The benchmark Straits Times Index (STI) closed almost flat, down 0.4 points at 3,831.92.

Across the broader market, decliners outnumbered gainers 271 to 260, with 1.2 billion securities worth $1.6 billion traded.

Singapore’s trio of local banks ended the day in the red. DBS Bank was down 1.3 per cent or 54 cents at $42.34, OCBC Bank slipped 0.3 per cent or five cents to $16.54, and UOB fell 1 per cent or 34 cents to finish at $35.61.

Their declines came after their shares had climbed around 8.2 per cent on average in the last two weeks, after Mr Trump’s April 2 tariff announcement sparked a sell-off.

On the STI, the Singapore Exchange was the biggest gainer, rising 4 per cent or 56 cents to $14.50.

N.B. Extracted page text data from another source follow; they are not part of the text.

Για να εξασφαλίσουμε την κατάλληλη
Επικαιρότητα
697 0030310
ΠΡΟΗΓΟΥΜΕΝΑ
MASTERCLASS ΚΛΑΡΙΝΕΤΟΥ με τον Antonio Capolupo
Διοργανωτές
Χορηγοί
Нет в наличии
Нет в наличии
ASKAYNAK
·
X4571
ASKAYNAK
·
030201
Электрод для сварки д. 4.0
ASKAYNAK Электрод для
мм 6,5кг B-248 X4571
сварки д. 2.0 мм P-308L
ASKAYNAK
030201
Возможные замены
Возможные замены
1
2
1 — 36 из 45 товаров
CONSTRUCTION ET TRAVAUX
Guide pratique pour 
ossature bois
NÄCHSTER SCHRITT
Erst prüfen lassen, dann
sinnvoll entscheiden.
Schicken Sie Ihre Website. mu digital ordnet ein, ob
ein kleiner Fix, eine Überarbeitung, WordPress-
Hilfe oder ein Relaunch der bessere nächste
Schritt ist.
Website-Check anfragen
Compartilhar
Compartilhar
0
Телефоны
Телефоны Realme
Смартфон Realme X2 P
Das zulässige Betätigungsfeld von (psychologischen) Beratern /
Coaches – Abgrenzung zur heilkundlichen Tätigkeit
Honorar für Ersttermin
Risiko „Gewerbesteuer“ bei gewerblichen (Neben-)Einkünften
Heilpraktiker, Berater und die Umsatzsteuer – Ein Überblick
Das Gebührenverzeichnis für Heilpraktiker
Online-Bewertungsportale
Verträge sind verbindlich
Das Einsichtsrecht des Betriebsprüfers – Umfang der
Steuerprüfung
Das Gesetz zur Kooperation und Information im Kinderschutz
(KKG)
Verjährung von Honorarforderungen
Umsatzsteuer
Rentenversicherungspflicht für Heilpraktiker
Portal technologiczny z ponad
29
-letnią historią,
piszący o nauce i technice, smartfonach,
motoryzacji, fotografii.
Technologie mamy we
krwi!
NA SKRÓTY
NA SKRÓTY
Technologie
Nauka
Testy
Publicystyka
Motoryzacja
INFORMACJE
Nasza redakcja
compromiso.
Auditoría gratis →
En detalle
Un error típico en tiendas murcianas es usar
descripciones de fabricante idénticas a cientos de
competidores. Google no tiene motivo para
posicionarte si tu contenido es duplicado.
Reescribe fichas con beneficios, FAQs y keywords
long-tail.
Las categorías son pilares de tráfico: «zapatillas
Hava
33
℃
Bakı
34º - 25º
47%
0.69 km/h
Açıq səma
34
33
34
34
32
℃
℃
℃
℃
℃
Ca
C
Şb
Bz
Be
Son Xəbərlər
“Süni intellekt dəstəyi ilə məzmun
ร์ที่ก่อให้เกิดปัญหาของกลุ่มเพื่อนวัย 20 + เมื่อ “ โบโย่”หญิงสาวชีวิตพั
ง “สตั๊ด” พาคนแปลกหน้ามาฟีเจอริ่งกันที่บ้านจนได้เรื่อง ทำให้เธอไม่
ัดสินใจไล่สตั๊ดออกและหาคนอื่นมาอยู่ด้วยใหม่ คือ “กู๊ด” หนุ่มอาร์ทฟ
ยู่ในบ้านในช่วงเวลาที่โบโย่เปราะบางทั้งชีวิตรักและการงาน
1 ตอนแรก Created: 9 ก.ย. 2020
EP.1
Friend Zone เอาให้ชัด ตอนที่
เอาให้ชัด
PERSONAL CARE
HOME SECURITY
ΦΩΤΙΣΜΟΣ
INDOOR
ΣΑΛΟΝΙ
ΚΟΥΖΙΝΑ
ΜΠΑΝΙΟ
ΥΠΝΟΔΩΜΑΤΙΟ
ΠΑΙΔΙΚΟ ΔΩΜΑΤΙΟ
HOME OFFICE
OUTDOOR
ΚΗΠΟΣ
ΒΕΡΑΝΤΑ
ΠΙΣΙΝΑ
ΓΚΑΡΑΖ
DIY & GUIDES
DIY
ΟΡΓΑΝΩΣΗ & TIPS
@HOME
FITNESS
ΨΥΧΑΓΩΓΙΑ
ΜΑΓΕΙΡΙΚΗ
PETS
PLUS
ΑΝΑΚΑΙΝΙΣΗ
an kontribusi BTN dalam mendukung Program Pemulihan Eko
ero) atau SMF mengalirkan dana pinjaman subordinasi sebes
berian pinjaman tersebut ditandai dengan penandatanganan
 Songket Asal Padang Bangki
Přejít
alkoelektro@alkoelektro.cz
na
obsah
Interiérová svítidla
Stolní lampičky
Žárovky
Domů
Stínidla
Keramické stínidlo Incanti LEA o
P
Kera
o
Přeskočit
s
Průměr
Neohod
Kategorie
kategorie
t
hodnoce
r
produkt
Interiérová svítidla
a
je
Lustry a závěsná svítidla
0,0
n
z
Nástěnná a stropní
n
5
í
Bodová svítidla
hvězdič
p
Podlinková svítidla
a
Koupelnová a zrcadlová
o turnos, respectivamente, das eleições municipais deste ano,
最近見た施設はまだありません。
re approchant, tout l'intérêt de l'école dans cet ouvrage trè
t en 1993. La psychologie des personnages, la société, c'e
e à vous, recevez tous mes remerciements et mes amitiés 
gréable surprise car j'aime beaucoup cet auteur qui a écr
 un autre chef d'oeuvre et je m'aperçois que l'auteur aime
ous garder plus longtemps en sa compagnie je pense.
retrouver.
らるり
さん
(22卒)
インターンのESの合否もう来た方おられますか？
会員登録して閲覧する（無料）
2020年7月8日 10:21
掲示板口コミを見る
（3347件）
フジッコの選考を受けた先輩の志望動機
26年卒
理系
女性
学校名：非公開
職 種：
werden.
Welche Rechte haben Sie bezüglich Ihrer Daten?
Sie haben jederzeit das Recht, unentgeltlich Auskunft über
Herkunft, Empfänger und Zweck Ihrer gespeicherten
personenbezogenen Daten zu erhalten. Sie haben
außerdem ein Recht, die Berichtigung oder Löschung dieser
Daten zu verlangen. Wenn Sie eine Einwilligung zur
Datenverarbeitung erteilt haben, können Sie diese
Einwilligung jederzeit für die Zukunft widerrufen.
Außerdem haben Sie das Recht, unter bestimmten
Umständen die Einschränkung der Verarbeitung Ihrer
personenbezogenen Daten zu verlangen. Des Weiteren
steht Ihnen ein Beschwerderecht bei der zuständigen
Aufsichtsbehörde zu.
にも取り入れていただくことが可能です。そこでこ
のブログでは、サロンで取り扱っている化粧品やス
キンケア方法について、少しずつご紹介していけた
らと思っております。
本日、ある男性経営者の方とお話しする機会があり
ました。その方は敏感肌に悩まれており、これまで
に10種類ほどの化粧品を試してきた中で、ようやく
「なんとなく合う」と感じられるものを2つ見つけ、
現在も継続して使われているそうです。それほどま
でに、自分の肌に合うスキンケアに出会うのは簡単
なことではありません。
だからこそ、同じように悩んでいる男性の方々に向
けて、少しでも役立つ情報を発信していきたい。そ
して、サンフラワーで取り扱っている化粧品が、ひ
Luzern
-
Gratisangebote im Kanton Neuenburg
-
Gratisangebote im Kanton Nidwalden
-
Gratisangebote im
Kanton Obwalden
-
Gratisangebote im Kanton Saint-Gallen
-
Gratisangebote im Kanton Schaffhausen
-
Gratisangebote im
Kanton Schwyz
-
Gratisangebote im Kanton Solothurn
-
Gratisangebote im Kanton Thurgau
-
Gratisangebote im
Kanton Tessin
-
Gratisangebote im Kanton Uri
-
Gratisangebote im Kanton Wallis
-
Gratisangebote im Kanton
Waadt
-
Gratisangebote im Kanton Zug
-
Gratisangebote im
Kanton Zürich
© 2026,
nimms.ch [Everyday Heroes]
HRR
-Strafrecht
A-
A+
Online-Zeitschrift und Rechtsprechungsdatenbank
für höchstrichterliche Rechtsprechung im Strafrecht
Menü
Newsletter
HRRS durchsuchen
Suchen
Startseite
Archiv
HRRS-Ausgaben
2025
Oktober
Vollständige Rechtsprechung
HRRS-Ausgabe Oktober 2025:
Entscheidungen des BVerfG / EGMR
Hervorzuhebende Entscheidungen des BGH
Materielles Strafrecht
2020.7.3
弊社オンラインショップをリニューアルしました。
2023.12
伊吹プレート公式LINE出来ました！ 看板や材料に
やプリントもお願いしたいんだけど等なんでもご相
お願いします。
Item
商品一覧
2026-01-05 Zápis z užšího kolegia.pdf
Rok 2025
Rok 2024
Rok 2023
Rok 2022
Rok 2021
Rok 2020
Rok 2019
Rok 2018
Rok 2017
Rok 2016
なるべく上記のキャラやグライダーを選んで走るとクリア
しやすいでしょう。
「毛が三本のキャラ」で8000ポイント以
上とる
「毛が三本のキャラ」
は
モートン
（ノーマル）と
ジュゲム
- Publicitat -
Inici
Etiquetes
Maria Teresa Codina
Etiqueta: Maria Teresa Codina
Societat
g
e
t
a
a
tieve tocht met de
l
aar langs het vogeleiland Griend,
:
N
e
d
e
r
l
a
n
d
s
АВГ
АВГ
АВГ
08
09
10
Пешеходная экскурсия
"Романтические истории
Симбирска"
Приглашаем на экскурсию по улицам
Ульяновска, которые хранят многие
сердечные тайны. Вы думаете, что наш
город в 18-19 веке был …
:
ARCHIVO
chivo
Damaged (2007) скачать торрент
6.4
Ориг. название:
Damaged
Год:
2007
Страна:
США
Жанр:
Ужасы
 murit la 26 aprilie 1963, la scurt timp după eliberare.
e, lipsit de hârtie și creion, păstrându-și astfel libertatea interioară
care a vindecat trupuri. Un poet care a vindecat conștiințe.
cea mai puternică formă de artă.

At the bottom of the index was Mapletree Logistics Trust (MLT), which shed 4.1 per cent, or five cents, to end at $1.16. This came after MLT’s fourth-quarter distribution per unit fell 11.6 per cent to $0.01955 due to lower revenue contribution from China and weak regional currencies. Its manager also warned that trade tensions could weigh on performance.

Elsewhere in the region, key indexes were mixed. Japan’s Nikkei 225 gained 0.5 per cent, the FTSE Bursa Malaysia KLCI was up 0.3 per cent, Hong Kong’s Hang Seng Index fell 0.7 per cent, and South Korea’s Kospi was down 0.1 per cent.

The Asean region is expected to see subdued inflation and contained commodity prices as a result of slowing external demand from the US amid the ongoing tariff uncertainties, said RHB group chief economist Barnabas Gan.

“Our base-case view suggests that moderate supply chain congestion could push inflation higher in the US, while lower commodity prices lead to softer inflation across Asean countries, including Singapore,” he said.

He added that Singapore’s economy is likely to face further pressure from “rising trade tensions, which could increase economic uncertainty, dampening global business investment and consumer spending”.

As a result, RHB expects Singapore’s gross domestic product growth to slow to around 2 per cent, with risks tilted towards the lower end of a 0.5 per cent to 1 per cent range due to “heightening uncertainties on the external front”.